Мысль о неравной борьбе Фанни, не с семейством ее последнего мужа, поскольку не вызывало сомнения, что она выиграет этот конкретный поединок, но со смертью, трогала его, несмотря ни на что. Как это неправильно, что ей, никогда не ведавшей неуверенности, предстоит сражение, из которого еще никто не вышел победителем. И она будет одна, чуждая тем самым людям, которые могли бы ей помочь: золовке, сутяге-племяннице. Он лучше, чем она, был подготовлен к встрече с тем опустошением, которое должно было начаться, если не шло уже полным ходом. В своем скромном восхищении ее неотзывчивостью, недостижимостью он всегда был просителем ее милостей. Его мазохизм довершил остальное. Когда в этой роли оказалась она, баланс их отношений изменился не самым желательным для него образом. Он предпочел бы знать ее такой, какой она была в его памяти: непроницаемой, даже бесчувственной. Перемена мест теперь означала несимметричность, которая была для него почти физически болезненной.
Память об их первоначальных отношениях, установленных, когда они оба были юны, вновь удивила его своей силой. И тут каким-то образом надо учитывать это квазимистическое понятие о семье. Ему незнакомы были истинно семейные чувства, и на самом деле он тешил себя мечтами о самой скандальной нелояльности, но так или иначе сумел выжить в ячейке, где не было ни теплоты, ни общительности. Он, конечно, очень хотел обзавестись своей семьей, даже завидовал другим семьям. Почему бы иначе он цеплялся за те обрывки разговоров, что достигали его слуха на прогулках? Отпуск, во время которого он сидел в кафе, в ресторанах, на скамейках, закрывшись газетой, на самом деле был полон сигналов, которые мог расшифровать только он один.
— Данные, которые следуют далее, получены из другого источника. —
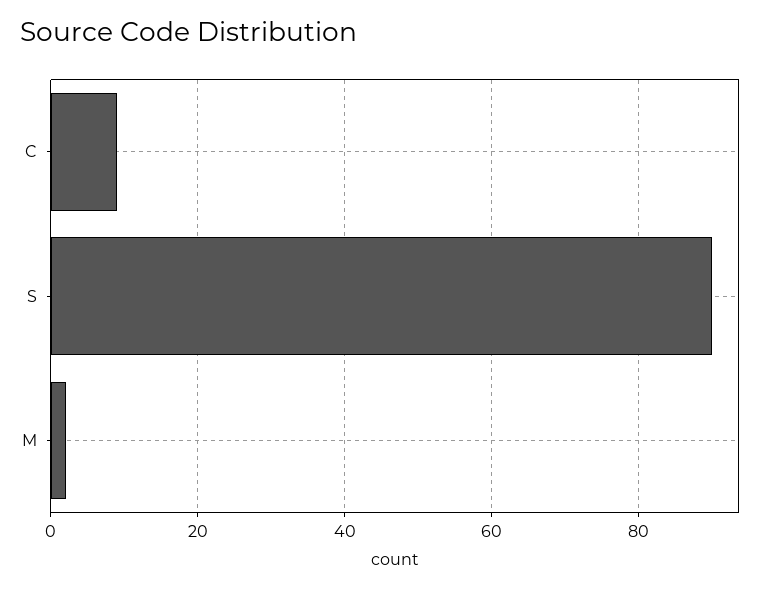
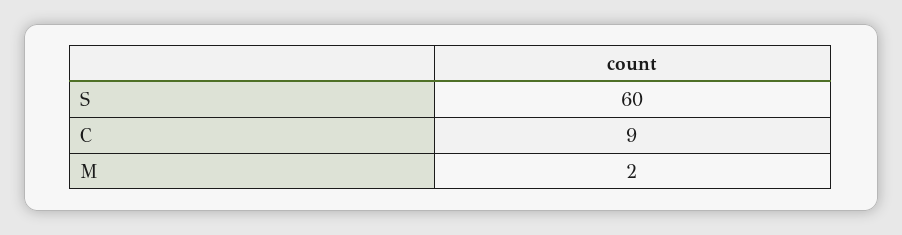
S: 90 -> 60

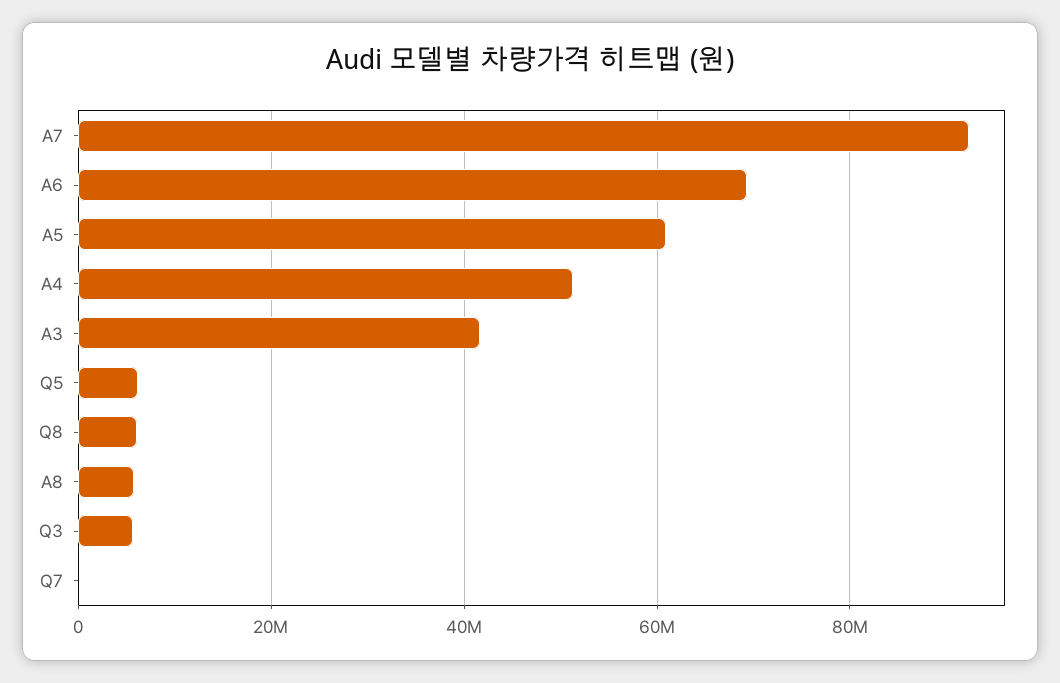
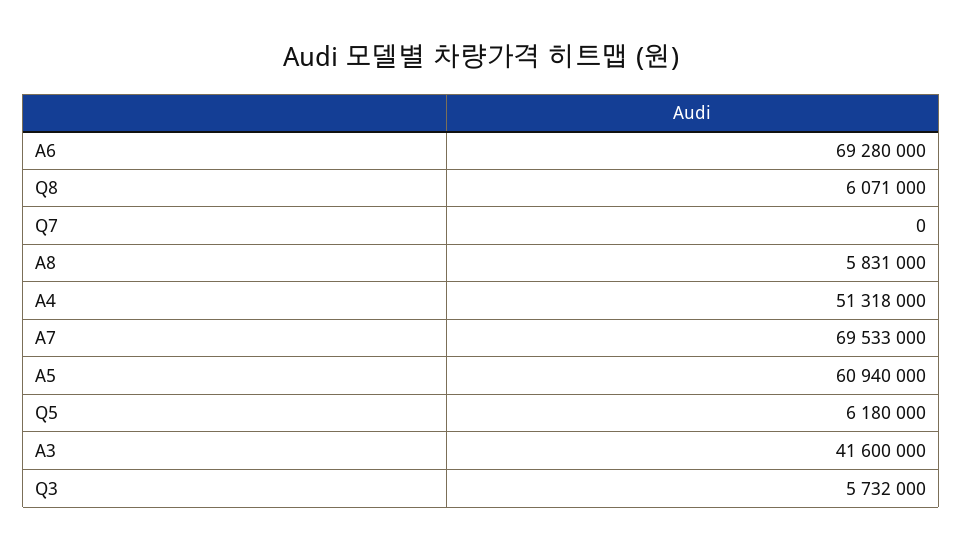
A7: 92000000 -> 69533000

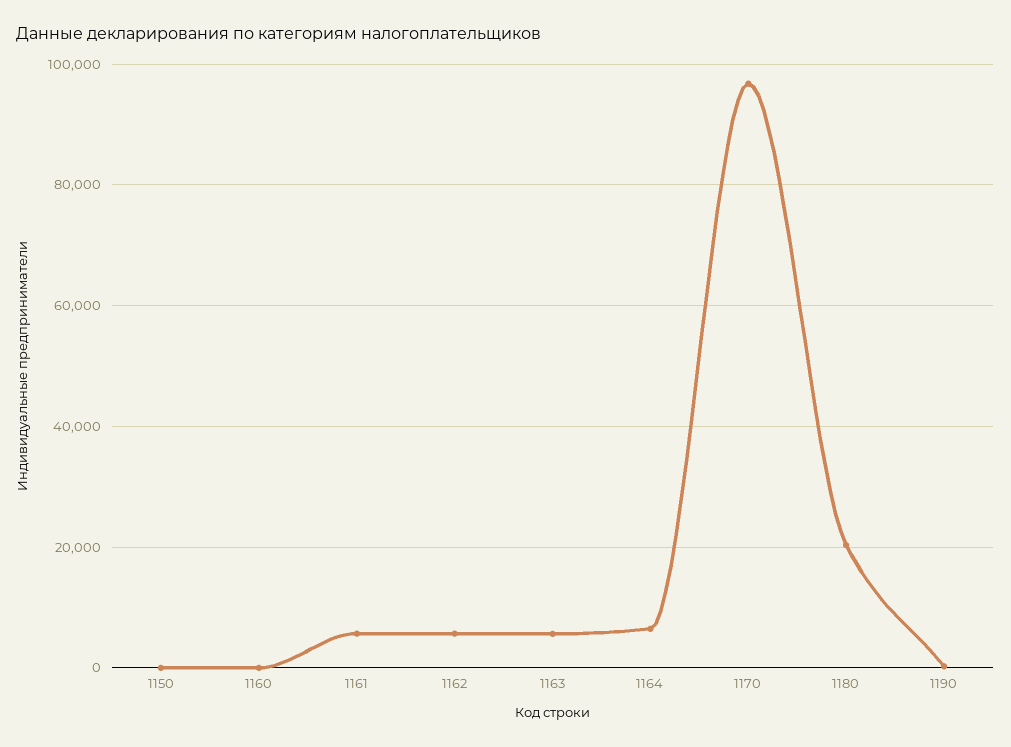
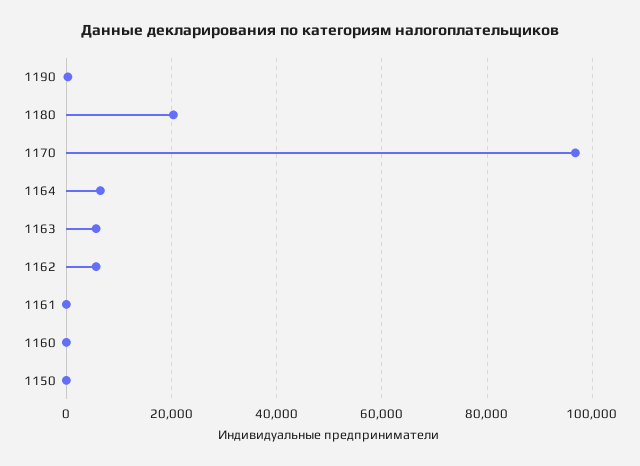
1161: 6000 -> 0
Этот муж, тот отец, та бабушка, вон тот красивый ребенок — все было хлебом насущным для воображения, которое жаждало наполниться и даже пресытиться. По какой-то злой иронии судьбы, при этой мощной потребности он сумел прожить свою жизнь в самой строгой изоляции. Семья, которая у него могла бы быть, ощущалась им в виде невнятного шепота других жизней. И теперь, когда близок уже был конец, его фантазия упрямо обновляла воспоминания о тех ранних днях в Берлине, когда он сидел и ждал, что пятнадцатилетняя Фанни беспечно вбежит в залитую солнцем комнату и так же беспечно выбежит снова.
Он вышел в холод воскресных улиц, глухих к тому, что мог бы услышать он. В Бонн он не поедет. Это решение возникло как бы само собой. Он напишет ей, но не для того, чтобы ободрить, а чтобы посочувствовать. Он даст совет, хотя она ждала практической помощи, а еще больше поддержки. Но на Чилтерн-стрит, на Пэддингтон-стрит, на Ноттингем-Плейс, на Спэниш-Плейс, на Джордж-стрит, где он столько раз гулял, жалобная пустота напомнила ему о желанной дружбе, не менее сладостной от того, что она была вылеплена из его же слабого сердца.
14
«Дорогая моя Фанни, — написал он, — моя бывшая жена, милая женщина, недавно рассказала мне, что у нее возникла привязанность к мужчине, с которым, как я полагаю, она едва знакома. Она говорила это сдержанно, но в глазах ее была грусть, из чего я сделал вывод, что она влюбилась, — один из тех непредвиденных случаев, которые столь губительны в нашем возрасте. Мне нетрудно было ей посочувствовать, поскольку я узнаю эти признаки, этот пыл, который вновь воскрешает в нас тот, прежний пыл, хранящийся без дела в каждом из нас с юности. Именно он, этот пыл, так вольно задает вектор нашего утра и управляет нашими снами ночью. Я представил, как она живет своей монотонной жизнью в ожидании незапланированной встречи, очаровательной в своей отсроченности, пока очередное появление этого мужчины у нее на пороге не даст ей знать, что она не ошибалась, что действительно что-то существует и она себе ничего не придумала.